Compensation framework for the Board of Directors
The objective in compensating members of the Board of Directors is to attract and retain experienced individuals who are highly motivated to perform a critical role in the strategic oversight of Swiss Re and to contribute their individual business experience and expertise. The structure of compensation for members of the Board of Directors must, however, take account of the way their contribution to the success of Swiss Re differs from that of the Group EC.
It is important that the compensation components are structured to achieve a strong alignment with the interests of the other shareholders of Swiss Re. In line with best practice, a significant portion (40%) of the compensation for the Board of Directors consists of Swiss Re Ltd shares.
The aggregate maximum amount of compensation for the members of the Board of Directors is approved by the AGM in advance of the term of office for which the Board of Directors are elected. The Board of Directors receive no variable or performance-based compensation. The fee level for each Board member, subject to their re-election, is reviewed annually to ensure that it remains appropriate.
Fees for the members of the Board of Directors are delivered 60% in cash and 40% in Swiss Re Ltd shares, with a four-year blocking period.
Roles and time commitment
The fees for the members of the Board of Directors reflect different responsibilities and committee memberships. The individual levels of pay therefore vary.
Certain committees, such as the Audit Committee and the Finance and Risk Committee meet more frequently or hold longer meetings and hence have higher workloads.
The Chairman of the Board of Directors devotes himself full-time to his role.
In defining the position of Chairman as a full-time role, Swiss Re applies best practice for highly regulated, complex financial institutions. The Chairman participates in developing the firm’s strategy, supervises the implementation of the agreed strategy and organises the work of the Board of Directors and its committees so these bodies can fulfill their responsibilities and authorities. The Chairman also has the important task, together with the Group CEO, in representing the firm to outside parties including shareholders, industry associations, the media, political and regulatory authorities (including the Group regulator, FINMA), government officials and the general public, in all key locations where Swiss Re operates.

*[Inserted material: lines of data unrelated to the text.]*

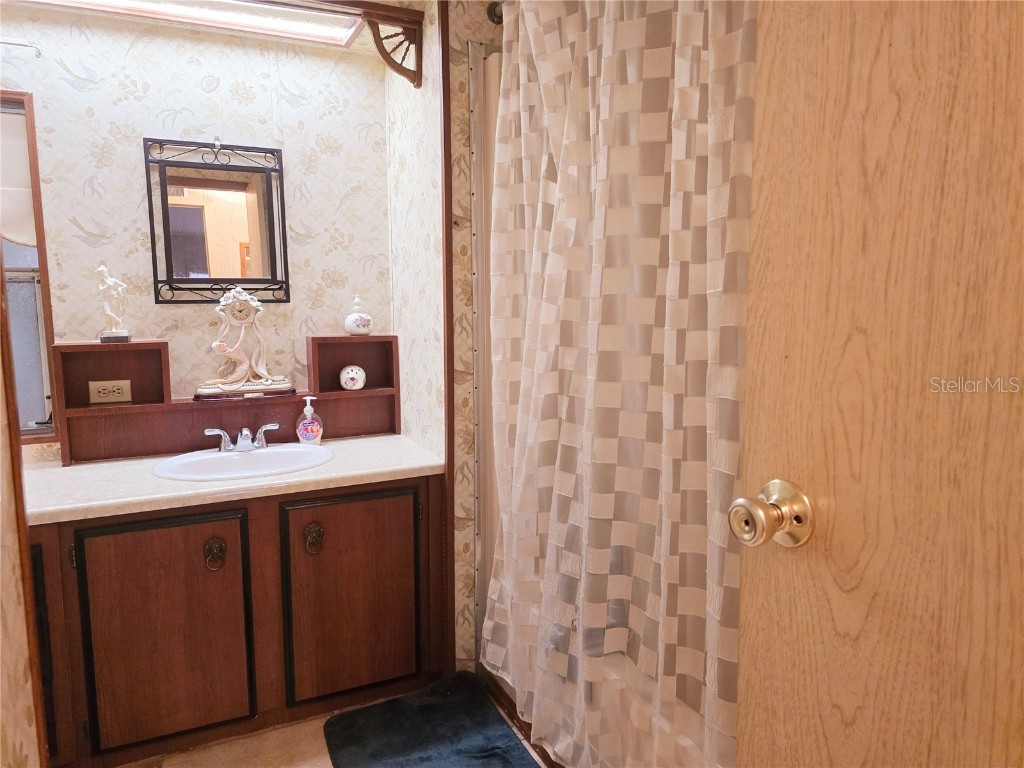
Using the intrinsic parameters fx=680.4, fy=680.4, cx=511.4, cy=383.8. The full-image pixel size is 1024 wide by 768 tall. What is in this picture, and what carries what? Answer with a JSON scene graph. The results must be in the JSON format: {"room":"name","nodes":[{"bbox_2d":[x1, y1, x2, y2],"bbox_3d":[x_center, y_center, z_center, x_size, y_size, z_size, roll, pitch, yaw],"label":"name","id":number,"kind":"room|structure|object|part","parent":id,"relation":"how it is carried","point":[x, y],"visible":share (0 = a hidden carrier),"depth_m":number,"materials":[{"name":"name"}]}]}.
{"room":"bathroom","nodes":[
{"label":"bathroom","id":0,"kind":"room"},
{"bbox_2d":[0,263,48,767],"bbox_3d":[-0.712,0.084,0.620,0.132,2.355,1.589,-3,8,-24],"label":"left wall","id":1,"kind":"structure","parent":0,"point":[5,586],"depth_m":1.20,"materials":[{"name":"beige paper"}]},
{"bbox_2d":[0,2,396,440],"bbox_3d":[-1.211,-0.143,2.412,1.655,2.297,0.116,-3,8,-24],"label":"back wall","id":2,"kind":"structure","parent":0,"point":[196,87],"depth_m":2.35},
{"bbox_2d":[0,37,41,57],"bbox_3d":[-1.670,-1.011,1.976,0.524,0.054,0.104,-3,8,-24],"label":"curtain rod","id":3,"kind":"object","parent":2,"relation":"attached to","point":[24,44],"visible":0.99,"depth_m":2.05,"materials":[{"name":"metal"}]},
{"bbox_2d":[0,89,58,449],"bbox_3d":[-1.779,-0.341,2.094,0.660,1.160,0.097,-3,8,-24],"label":"window","id":4,"kind":"structure","parent":2,"relation":"in","point":[18,289],"depth_m":2.20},
{"bbox_2d":[0,101,37,248],"bbox_3d":[-1.769,-0.643,2.079,0.599,0.451,0.054,-3,8,-24],"label":"window shade","id":5,"kind":"object","parent":4,"relation":"attached to","point":[5,229],"visible":0.69,"depth_m":2.16,"materials":[{"name":"fabric"}]},
{"bbox_2d":[143,137,290,303],"bbox_3d":[-1.010,-0.562,2.356,0.442,0.577,0.036,-3,8,-24],"label":"mirror","id":6,"kind":"object","parent":2,"relation":"attached to","point":[219,183],"visible":0.99,"depth_m":2.35,"materials":[{"name":"mirror"}]},
{"bbox_2d":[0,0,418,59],"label":"ceiling","id":7,"kind":"structure","parent":0,"point":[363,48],"depth_m":2.25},
{"bbox_2d":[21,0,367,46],"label":"ceiling light","id":8,"kind":"object","parent":7,"relation":"attached to","point":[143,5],"visible":0.98,"depth_m":2.10,"materials":[{"name":"white plastic"}]},
{"bbox_2d":[119,685,550,767],"bbox_3d":[-0.167,1.190,1.044,3.188,0.061,3.286,-3,8,-24],"label":"floor","id":9,"kind":"structure","parent":0,"point":[310,726],"depth_m":1.95,"materials":[{"name":"beige tile"}]},
{"bbox_2d":[25,473,446,765],"bbox_3d":[-0.954,0.681,2.173,1.421,0.740,0.574,-3,8,-24],"label":"vanity cabinet","id":10,"kind":"object","parent":9,"relation":"on","point":[236,566],"visible":0.82,"depth_m":1.97,"materials":[{"name":"brown wood"}]},
{"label":"cabinet door","id":11,"kind":"part","parent":10,"relation":"part of","materials":[{"name":"brown wood"}]},
{"bbox_3d":[-1.012,0.735,1.992,0.423,0.660,0.053,-3,8,-24],"label":"cabinet door","id":12,"kind":"part","parent":10,"relation":"part of","materials":[{"name":"brown wood"}]},
{"bbox_3d":[-0.887,0.515,2.039,0.048,0.090,0.046,-3,8,-24],"label":"handle","id":13,"kind":"part","parent":10,"relation":"part of","materials":[{"name":"metal"}]},
{"bbox_2d":[22,434,446,525],"bbox_3d":[-0.898,0.267,2.190,1.294,0.040,0.610,-3,8,-24],"label":"countertop","id":14,"kind":"structure","parent":10,"relation":"on","point":[363,442],"depth_m":1.98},
{"bbox_2d":[49,334,402,465],"bbox_3d":[-0.926,0.036,2.394,1.079,0.372,0.188,-3,8,-24],"label":"shelf unit","id":15,"kind":"object","parent":14,"relation":"on","point":[64,457],"visible":0.83,"depth_m":2.32,"materials":[{"name":"brown wood"}]},
{"bbox_2d":[87,379,133,404],"bbox_3d":[-1.310,0.025,2.218,0.118,0.073,0.011,-3,8,-24],"label":"power outlet","id":16,"kind":"object","parent":15,"relation":"in","point":[100,394],"visible":0.99,"depth_m":2.22,"materials":[{"name":"beige plastic"}]},
{"bbox_2d":[96,263,131,343],"bbox_3d":[-1.290,-0.261,2.201,0.095,0.255,0.086,-3,8,-24],"label":"figurine","id":17,"kind":"object","parent":15,"relation":"on","point":[109,313],"visible":0.99,"depth_m":2.19,"materials":[{"name":"white ceramic"}]},
{"bbox_2d":[192,285,297,399],"bbox_3d":[-0.922,-0.149,2.332,0.331,0.377,0.155,-3,8,-24],"label":"figurine","id":18,"kind":"object","parent":15,"relation":"on","point":[257,384],"visible":0.99,"depth_m":2.32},
{"bbox_2d":[339,364,365,390],"bbox_3d":[-0.588,-0.024,2.516,0.093,0.089,0.091,-3,8,-24],"label":"decorative ball","id":19,"kind":"object","parent":15,"relation":"in","point":[350,375],"visible":0.99,"depth_m":2.49,"materials":[{"name":"white ceramic"}]},
{"bbox_2d":[342,295,372,335],"bbox_3d":[-0.567,-0.250,2.500,0.104,0.147,0.103,-3,8,-24],"label":"ceramic jar","id":20,"kind":"object","parent":15,"relation":"on","point":[348,323],"visible":1,"depth_m":2.47,"materials":[{"name":"white ceramic"}]},
{"bbox_2d":[151,442,335,481],"bbox_3d":[-0.841,0.313,2.191,0.549,0.153,0.438,-3,8,-24],"label":"sink","id":21,"kind":"object","parent":14,"relation":"in","point":[261,454],"visible":0.73,"depth_m":2.24,"materials":[{"name":"white ceramic"}]},
{"bbox_2d":[204,422,278,452],"bbox_3d":[-0.894,0.180,2.266,0.244,0.088,0.144,-3,8,-24],"label":"faucet","id":22,"kind":"object","parent":21,"relation":"on","point":[244,431],"visible":0.99,"depth_m":2.27,"materials":[{"name":"silver metal"}]},
{"bbox_2d":[296,395,322,444],"bbox_3d":[-0.713,0.130,2.401,0.086,0.176,0.070,-3,8,-24],"label":"soap dispenser","id":23,"kind":"object","parent":14,"relation":"on","point":[302,424],"visible":1,"depth_m":2.38,"materials":[{"name":"clear plastic"}]},
{"bbox_3d":[-0.625,0.493,2.153,0.046,0.091,0.044,-3,8,-24],"label":"pull","id":24,"kind":"part","parent":10,"relation":"part of","materials":[{"name":"brown metal"}]},
{"bbox_3d":[-0.510,0.704,2.228,0.431,0.661,0.048,-3,8,-24],"label":"cabinet door","id":25,"kind":"part","parent":10,"relation":"part of","materials":[{"name":"brown wood"}]},
{"bbox_2d":[322,671,539,767],"bbox_3d":[-0.186,1.035,1.804,0.535,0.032,0.864,-3,8,-24],"label":"bath mat","id":26,"kind":"object","parent":9,"relation":"on","point":[427,756],"visible":1,"depth_m":1.97,"materials":[{"name":"carpet"}]},
{"bbox_2d":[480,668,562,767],"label":"baseboard","id":27,"kind":"structure","parent":9,"relation":"on","point":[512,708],"depth_m":2.04,"materials":[{"name":"brown wood"}]},
{"bbox_2d":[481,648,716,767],"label":"bathtub","id":28,"kind":"object","parent":9,"relation":"on","point":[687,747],"visible":0.19,"depth_m":1.77,"materials":[{"name":"white plastic"}]},
{"bbox_2d":[734,0,1023,767],"bbox_3d":[0.515,0.153,0.492,0.163,2.124,0.873,-3,8,-24],"label":"door","id":29,"kind":"structure","parent":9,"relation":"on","point":[802,713],"depth_m":0.70,"materials":[{"name":"brown wood"}]},
{"bbox_2d":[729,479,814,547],"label":"door knob","id":30,"kind":"object","parent":29,"relation":"attached to","point":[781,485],"visible":0.95,"depth_m":0.78,"materials":[{"name":"gold metal"}]},
{"bbox_2d":[383,0,445,459],"bbox_3d":[-0.307,-0.172,2.472,0.116,2.348,0.663,-3,8,-24],"label":"alcove side wall","id":31,"kind":"structure","parent":0,"point":[410,160],"depth_m":2.34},
{"bbox_2d":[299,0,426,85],"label":"bracket","id":32,"kind":"object","parent":31,"relation":"attached to","point":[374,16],"visible":0.96,"depth_m":2.15,"materials":[{"name":"brown wood"}]},
{"bbox_2d":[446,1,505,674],"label":"shower wall","id":33,"kind":"structure","parent":0,"point":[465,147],"depth_m":2.16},
{"bbox_2d":[439,0,457,674],"bbox_3d":[-0.200,-0.119,2.120,0.024,2.225,0.034,-3,8,-24],"label":"corner trim","id":34,"kind":"structure","parent":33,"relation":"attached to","point":[446,250],"depth_m":2.10,"materials":[{"name":"brown wood"}]},
{"bbox_2d":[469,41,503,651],"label":"shower surround","id":35,"kind":"object","parent":33,"relation":"attached to","point":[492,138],"visible":0.21,"depth_m":2.19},
{"bbox_2d":[486,1,503,24],"bbox_3d":[0.276,-1.033,1.346,0.081,0.070,1.563,-3,8,-24],"label":"shower rod","id":36,"kind":"object","parent":33,"relation":"attached to","point":[497,16],"visible":0.21,"depth_m":2.05,"materials":[{"name":"metal"}]},
{"bbox_2d":[481,1,755,767],"bbox_3d":[0.158,-0.059,1.564,0.127,1.940,1.073,-3,8,-24],"label":"shower curtain","id":37,"kind":"object","parent":36,"relation":"hanging from","point":[558,136],"visible":0.79,"depth_m":1.44,"materials":[{"name":"fabric"}]}
]}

Swiss Re’s Vice Chairman was appointed in 2012, acting also as the Lead Independent Director since 2014.
He is a member of the Chairman’s and Governance Committee, chairs the Audit Committee and is a member of the Compensation Committee. His overall responsibility is to act as a deputy of the Chairman, if the Chairman is prevented from performing his duties or if a conflict of interest situation arises. The Board of Directors may assign further tasks to the Vice Chairman.
The degree of in-depth oversight requires a high level of professional experience and expertise from each Board member in their field. Swiss Re is confident that the skill set of its Board of Directors is well balanced, which in turn ensures an effective level of supervision.

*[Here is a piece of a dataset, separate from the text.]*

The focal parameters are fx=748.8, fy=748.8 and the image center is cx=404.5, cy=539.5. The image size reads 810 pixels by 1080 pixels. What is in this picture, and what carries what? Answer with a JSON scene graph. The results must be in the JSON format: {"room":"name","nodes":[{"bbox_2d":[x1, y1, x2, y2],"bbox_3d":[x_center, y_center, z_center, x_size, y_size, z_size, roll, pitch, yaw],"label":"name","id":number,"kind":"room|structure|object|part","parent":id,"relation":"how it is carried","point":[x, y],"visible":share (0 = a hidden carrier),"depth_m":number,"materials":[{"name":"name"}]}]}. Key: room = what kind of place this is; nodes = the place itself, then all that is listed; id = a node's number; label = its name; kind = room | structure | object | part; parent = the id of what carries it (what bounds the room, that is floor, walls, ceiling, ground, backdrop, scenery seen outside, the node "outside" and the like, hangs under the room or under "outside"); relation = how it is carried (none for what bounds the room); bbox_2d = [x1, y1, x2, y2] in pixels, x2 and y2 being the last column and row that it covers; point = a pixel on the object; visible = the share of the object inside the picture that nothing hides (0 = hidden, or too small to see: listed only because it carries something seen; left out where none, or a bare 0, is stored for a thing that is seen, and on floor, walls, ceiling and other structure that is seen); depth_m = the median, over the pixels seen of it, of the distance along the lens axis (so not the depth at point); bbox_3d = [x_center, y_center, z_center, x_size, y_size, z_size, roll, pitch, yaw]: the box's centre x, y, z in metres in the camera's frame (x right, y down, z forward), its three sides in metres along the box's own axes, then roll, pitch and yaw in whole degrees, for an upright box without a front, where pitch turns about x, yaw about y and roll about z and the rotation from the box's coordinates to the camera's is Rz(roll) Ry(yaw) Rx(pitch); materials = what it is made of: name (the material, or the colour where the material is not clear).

Valid cross-border comparisons of the roles and responsibilities of the Swiss Re Board against the boards of other international companies are clearly difficult to make, given both the differing legal environment and operating context within each country. Nevertheless, it is apparent that the demands on the Swiss Re Board members continue to be high.
In addition to their core responsibilities, Board members, similar to the Chairman, are regularly asked to meet with external stakeholders including regulators and investors, all of which warrant additional time, dedication and commitment from the individuals concerned.
The aggregate compensation of the Board of Directors for the next term of office is subject to shareholder approval at the AGM as outlined in the Articles of Association.
Subsidiary boards of directors
The majority of the members of the boards at the subsidiary level are Swiss Re executives and they receive no additional fees for their services in this role. The non-executive members of the subsidiary boards receive their fees 100% in cash.